◆ **Problem requirements**:
Extract the line that contains "text_box [190, 717, 1363, 1117]" and every line after it through the end of the records below, exactly as written, leaving out any pictures.

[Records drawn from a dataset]
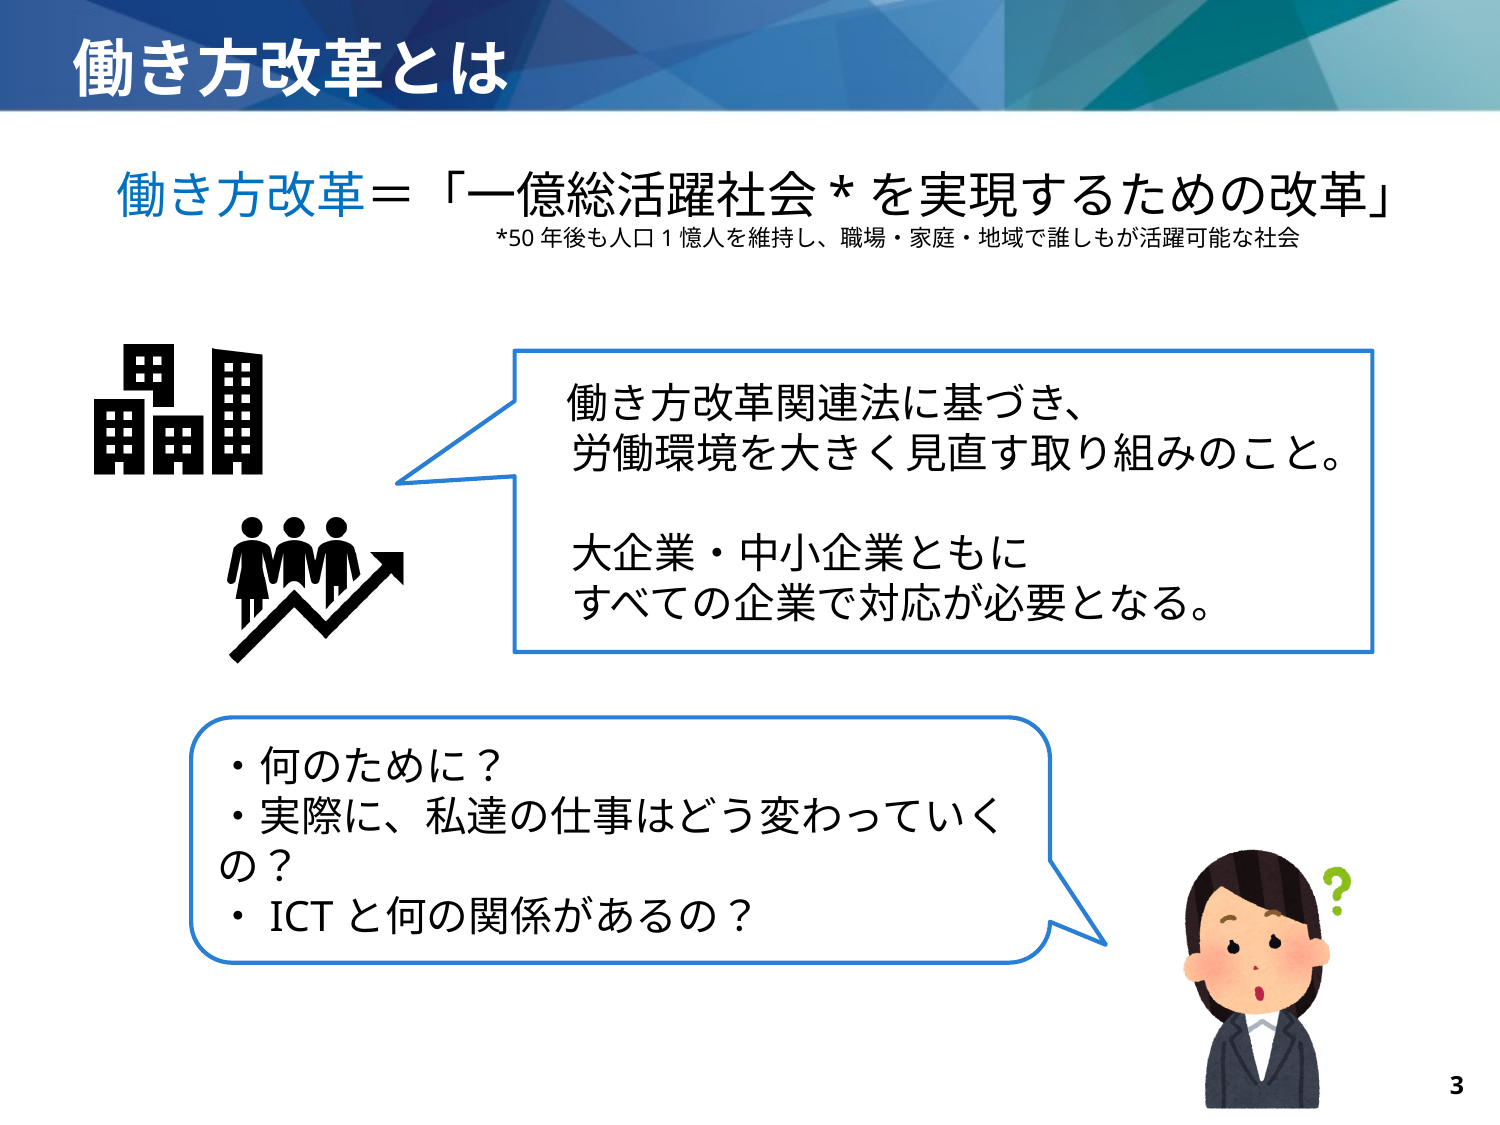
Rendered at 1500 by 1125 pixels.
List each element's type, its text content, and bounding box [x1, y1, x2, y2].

picture [0, 0, 1500, 1125]
text_box 働き方改革＝「一億総活躍社会*を実現するための改革」 *50年後も人口1憶人を維持し、職場・家庭・地域で誰しもが活躍可能な社会 [102, 156, 1500, 259]
title 働き方改革とは [57, 21, 1441, 89]
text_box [77, 308, 1373, 687]
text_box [190, 717, 1363, 1117]
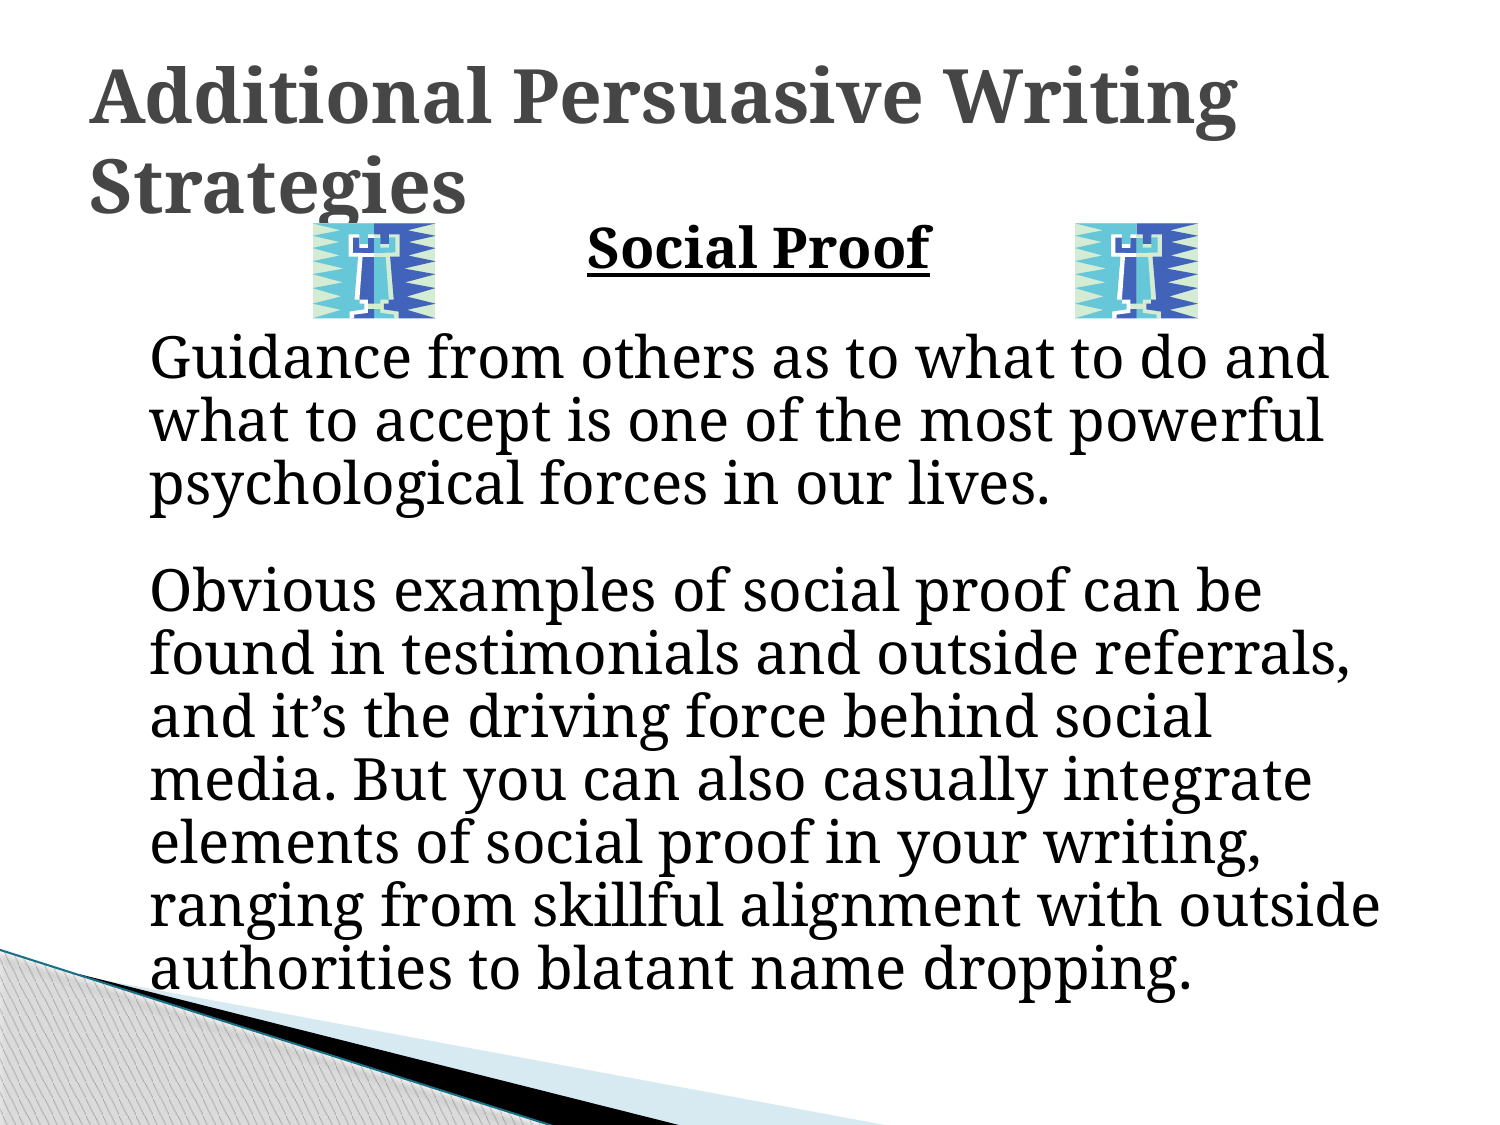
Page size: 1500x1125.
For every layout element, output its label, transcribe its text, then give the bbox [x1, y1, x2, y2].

picture [312, 221, 438, 321]
title Additional Persuasive Writing Strategies [75, 45, 1425, 233]
picture [1074, 221, 1201, 321]
list Social Proof Guidance from others as to what to do and what to accept is one of the most powerful psychological forces in our lives. Obvious examples of social proof can be found in testimonials and outside referrals, and it’s the driving force behind social media. But you can also casually integrate elements of social proof in your writing, ranging from skillful alignment with outside authorities to blatant name dropping. [75, 233, 1425, 1006]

◆ **Response to the task**:
text_box [190, 717, 1363, 1117]
Page size: 1500x1125.
For every layout element, output its label, transcribe its text, then give the bbox [x1, y1, x2, y2].

picture [312, 221, 438, 321]
title Additional Persuasive Writing Strategies [75, 45, 1425, 233]
picture [1074, 221, 1201, 321]
list Social Proof Guidance from others as to what to do and what to accept is one of the most powerful psychological forces in our lives. Obvious examples of social proof can be found in testimonials and outside referrals, and it’s the driving force behind social media. But you can also casually integrate elements of social proof in your writing, ranging from skillful alignment with outside authorities to blatant name dropping. [75, 233, 1425, 1006]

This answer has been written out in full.